## To do:
The word "master" marks the lines to keep; find each one in the data and copy it.

(Beginning of Data shown)

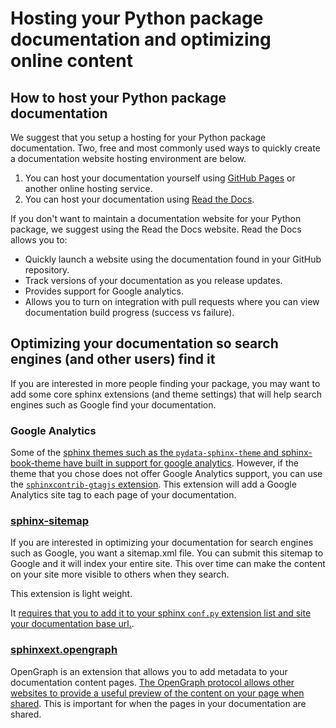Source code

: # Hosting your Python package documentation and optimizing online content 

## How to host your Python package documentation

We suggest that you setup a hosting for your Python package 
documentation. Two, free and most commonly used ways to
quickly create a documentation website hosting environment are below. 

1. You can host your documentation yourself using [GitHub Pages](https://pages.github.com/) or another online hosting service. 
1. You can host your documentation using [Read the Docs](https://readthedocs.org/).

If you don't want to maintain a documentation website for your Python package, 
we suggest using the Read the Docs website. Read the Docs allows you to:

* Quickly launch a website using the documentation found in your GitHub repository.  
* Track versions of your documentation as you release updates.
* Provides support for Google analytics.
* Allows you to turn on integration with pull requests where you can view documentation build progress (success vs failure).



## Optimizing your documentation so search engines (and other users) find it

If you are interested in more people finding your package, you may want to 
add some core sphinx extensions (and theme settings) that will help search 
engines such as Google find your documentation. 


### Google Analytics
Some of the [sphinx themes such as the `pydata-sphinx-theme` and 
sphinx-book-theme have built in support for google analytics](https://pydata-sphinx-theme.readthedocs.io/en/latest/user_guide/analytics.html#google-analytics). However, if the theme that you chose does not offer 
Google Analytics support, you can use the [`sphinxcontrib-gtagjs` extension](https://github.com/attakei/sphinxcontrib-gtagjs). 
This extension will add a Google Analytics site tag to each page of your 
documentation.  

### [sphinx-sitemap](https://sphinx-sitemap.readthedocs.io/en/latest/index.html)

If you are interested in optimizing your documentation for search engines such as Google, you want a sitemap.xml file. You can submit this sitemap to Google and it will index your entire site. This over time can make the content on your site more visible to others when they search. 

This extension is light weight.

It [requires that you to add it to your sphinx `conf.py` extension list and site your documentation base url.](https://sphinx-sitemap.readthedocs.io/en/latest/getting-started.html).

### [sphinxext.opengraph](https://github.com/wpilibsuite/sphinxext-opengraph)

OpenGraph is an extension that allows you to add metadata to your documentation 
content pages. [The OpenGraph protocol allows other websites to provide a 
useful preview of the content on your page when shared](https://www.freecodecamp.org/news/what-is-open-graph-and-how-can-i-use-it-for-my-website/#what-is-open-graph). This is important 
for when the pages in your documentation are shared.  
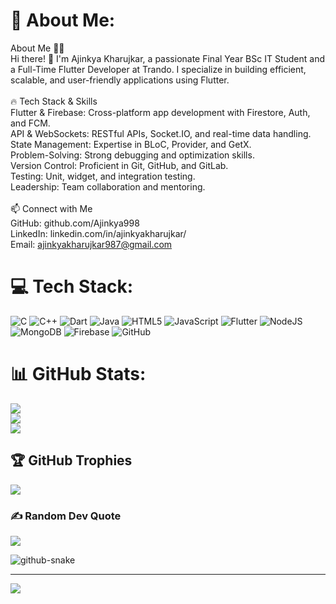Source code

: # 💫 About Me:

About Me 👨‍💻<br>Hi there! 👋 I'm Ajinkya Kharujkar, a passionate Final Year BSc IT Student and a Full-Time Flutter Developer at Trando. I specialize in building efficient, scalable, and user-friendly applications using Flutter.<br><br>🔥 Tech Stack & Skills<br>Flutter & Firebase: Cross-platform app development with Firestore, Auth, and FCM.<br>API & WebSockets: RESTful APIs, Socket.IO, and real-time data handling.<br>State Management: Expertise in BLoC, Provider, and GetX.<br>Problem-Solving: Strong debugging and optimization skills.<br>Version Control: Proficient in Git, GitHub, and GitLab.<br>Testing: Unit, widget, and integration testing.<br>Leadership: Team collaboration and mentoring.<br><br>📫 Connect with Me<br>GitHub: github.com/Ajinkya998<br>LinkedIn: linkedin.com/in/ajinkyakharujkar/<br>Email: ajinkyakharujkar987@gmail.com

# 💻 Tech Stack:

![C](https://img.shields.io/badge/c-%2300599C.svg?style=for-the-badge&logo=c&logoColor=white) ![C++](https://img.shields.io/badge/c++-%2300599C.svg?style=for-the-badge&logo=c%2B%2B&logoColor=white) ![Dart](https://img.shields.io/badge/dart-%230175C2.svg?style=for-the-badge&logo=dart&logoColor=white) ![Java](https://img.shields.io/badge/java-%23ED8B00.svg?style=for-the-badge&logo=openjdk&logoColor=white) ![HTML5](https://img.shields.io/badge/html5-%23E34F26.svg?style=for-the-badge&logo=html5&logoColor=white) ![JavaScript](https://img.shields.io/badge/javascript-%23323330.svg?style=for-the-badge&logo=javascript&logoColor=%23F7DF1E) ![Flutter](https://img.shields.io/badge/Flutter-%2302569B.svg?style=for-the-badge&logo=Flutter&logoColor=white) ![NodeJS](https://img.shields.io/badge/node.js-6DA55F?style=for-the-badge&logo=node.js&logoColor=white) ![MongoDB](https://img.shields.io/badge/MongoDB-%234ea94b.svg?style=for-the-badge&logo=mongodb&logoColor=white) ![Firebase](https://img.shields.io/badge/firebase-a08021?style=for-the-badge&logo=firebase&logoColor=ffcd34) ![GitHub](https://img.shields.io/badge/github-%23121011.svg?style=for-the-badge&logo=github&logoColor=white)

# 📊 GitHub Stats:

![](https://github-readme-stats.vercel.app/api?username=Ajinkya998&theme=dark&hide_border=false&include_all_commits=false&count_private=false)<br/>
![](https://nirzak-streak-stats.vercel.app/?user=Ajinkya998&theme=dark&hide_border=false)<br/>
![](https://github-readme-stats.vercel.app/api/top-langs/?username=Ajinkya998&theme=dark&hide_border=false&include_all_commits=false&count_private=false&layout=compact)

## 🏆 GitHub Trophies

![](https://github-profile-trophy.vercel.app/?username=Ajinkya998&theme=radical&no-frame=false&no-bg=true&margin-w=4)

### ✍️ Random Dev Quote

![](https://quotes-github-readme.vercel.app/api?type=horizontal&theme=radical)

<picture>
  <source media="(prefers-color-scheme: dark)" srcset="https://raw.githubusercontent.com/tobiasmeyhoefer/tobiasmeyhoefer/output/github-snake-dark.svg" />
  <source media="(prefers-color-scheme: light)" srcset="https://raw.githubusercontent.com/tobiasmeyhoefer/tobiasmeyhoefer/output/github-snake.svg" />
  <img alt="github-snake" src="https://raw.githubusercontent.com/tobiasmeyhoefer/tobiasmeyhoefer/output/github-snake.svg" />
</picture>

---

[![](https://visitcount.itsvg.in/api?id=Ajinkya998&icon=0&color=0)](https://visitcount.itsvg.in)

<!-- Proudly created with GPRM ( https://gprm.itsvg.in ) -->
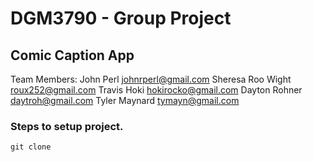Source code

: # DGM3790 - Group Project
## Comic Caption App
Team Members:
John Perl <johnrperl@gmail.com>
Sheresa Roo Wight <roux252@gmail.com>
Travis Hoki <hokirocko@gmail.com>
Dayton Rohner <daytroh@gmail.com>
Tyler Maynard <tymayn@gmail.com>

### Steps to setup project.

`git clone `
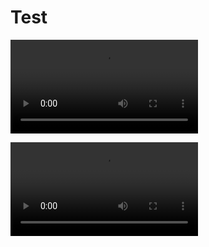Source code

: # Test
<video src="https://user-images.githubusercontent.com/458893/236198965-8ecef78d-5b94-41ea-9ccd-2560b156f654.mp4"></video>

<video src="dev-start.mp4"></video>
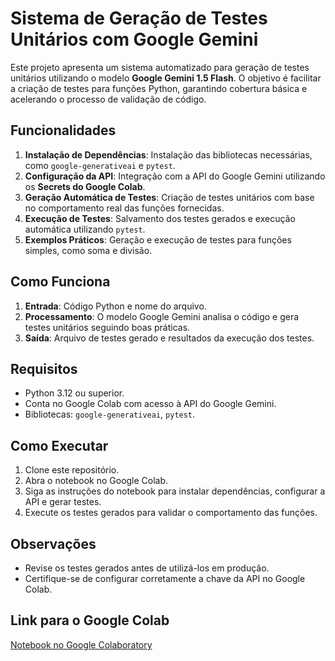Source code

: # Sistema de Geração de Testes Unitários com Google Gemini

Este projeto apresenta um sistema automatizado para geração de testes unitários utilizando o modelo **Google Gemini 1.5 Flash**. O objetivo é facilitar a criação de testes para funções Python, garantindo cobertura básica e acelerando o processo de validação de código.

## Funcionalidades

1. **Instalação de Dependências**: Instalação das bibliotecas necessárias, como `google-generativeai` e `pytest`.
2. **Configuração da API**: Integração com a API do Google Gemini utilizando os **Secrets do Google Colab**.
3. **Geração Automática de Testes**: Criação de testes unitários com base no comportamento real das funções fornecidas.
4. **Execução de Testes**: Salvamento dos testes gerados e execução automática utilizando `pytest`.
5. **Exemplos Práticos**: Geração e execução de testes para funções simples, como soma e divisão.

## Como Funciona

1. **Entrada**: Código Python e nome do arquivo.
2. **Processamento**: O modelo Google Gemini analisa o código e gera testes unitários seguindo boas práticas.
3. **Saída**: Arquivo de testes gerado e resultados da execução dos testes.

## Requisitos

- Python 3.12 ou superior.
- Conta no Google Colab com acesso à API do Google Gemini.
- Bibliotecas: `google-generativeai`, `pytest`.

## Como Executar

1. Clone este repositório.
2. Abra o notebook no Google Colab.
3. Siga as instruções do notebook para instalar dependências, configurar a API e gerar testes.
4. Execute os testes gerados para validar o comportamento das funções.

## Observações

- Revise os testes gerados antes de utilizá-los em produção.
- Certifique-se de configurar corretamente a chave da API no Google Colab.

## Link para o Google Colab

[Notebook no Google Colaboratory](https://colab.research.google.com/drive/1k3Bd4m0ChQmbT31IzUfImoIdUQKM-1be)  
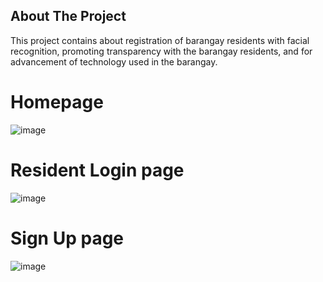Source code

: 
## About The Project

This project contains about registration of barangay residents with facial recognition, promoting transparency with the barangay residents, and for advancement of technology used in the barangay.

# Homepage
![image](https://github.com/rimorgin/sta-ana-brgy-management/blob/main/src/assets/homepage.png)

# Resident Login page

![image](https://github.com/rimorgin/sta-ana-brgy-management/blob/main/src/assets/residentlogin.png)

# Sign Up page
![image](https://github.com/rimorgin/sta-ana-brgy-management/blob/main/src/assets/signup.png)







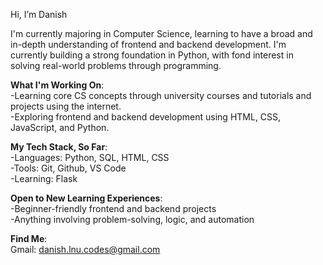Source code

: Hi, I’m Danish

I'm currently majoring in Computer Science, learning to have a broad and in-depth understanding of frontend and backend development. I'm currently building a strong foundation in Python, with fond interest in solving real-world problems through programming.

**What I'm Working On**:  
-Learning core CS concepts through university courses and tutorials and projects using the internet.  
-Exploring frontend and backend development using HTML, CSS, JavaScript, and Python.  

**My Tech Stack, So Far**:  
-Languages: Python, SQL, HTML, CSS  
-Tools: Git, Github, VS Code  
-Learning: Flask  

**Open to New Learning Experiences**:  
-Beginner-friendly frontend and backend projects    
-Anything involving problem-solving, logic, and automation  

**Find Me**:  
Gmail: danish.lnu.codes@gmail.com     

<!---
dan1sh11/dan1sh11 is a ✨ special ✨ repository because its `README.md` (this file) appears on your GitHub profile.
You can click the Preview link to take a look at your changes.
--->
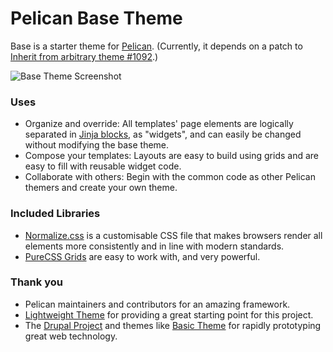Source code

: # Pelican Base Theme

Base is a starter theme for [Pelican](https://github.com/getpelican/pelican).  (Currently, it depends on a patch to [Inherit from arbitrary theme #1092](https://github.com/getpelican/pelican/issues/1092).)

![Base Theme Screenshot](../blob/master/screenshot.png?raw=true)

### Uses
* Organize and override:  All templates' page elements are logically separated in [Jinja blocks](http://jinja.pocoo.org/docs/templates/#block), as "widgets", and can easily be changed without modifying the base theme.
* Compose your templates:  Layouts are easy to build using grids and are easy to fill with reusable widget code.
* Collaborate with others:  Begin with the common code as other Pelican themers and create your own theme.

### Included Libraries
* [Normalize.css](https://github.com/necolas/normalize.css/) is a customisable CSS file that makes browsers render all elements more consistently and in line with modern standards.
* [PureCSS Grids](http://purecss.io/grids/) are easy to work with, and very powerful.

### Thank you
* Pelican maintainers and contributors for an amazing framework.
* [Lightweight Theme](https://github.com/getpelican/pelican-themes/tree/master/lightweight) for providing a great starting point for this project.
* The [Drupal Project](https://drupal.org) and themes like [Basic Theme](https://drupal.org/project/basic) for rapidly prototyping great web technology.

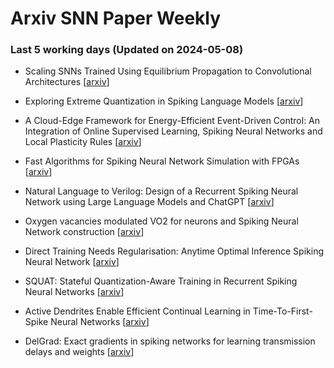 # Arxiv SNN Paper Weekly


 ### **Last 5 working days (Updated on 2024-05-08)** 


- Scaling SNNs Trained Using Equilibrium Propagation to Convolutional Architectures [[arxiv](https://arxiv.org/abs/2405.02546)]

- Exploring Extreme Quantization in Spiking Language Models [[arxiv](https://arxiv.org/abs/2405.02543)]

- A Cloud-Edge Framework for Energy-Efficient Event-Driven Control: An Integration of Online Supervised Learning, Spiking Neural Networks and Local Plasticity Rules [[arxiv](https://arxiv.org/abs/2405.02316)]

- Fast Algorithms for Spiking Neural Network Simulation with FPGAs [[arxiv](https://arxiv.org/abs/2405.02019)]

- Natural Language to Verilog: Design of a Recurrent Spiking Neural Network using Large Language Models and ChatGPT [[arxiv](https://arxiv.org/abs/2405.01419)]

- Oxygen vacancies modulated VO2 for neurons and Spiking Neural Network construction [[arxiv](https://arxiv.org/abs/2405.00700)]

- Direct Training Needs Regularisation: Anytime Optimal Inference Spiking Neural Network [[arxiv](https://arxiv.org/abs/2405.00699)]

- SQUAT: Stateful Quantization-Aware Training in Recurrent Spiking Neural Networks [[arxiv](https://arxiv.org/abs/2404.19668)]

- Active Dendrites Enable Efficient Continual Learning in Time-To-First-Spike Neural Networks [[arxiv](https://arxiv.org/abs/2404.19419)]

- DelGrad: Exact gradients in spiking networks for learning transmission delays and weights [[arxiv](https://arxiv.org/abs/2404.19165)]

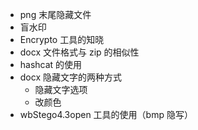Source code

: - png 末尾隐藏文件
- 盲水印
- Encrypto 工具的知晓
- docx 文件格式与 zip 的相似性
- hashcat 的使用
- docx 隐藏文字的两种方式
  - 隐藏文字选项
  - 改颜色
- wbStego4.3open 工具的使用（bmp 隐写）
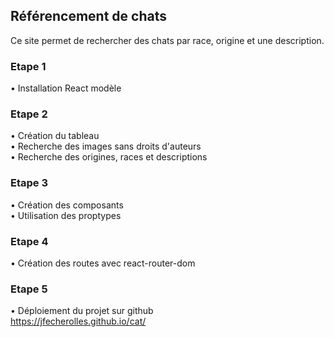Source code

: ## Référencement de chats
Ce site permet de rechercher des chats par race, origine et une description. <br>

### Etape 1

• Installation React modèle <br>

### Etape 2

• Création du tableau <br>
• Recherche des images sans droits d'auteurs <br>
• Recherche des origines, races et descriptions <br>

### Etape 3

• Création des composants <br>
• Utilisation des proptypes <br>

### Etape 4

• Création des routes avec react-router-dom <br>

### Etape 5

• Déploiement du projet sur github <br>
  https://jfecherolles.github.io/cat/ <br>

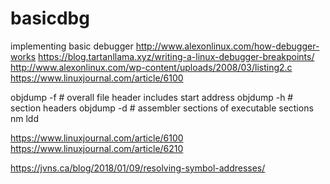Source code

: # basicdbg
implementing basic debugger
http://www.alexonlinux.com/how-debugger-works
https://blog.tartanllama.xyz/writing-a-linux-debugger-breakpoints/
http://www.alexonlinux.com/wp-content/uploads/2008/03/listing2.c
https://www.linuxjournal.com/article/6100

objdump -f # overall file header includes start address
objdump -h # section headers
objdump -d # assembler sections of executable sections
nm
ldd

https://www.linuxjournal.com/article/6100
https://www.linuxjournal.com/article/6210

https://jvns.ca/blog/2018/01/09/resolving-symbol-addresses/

(End of Data shown)

## Final answer:
![Base Theme Screenshot](../blob/master/screenshot.png?raw=true)
* [Lightweight Theme](https://github.com/getpelican/pelican-themes/tree/master/lightweight) for providing a great starting point for this project.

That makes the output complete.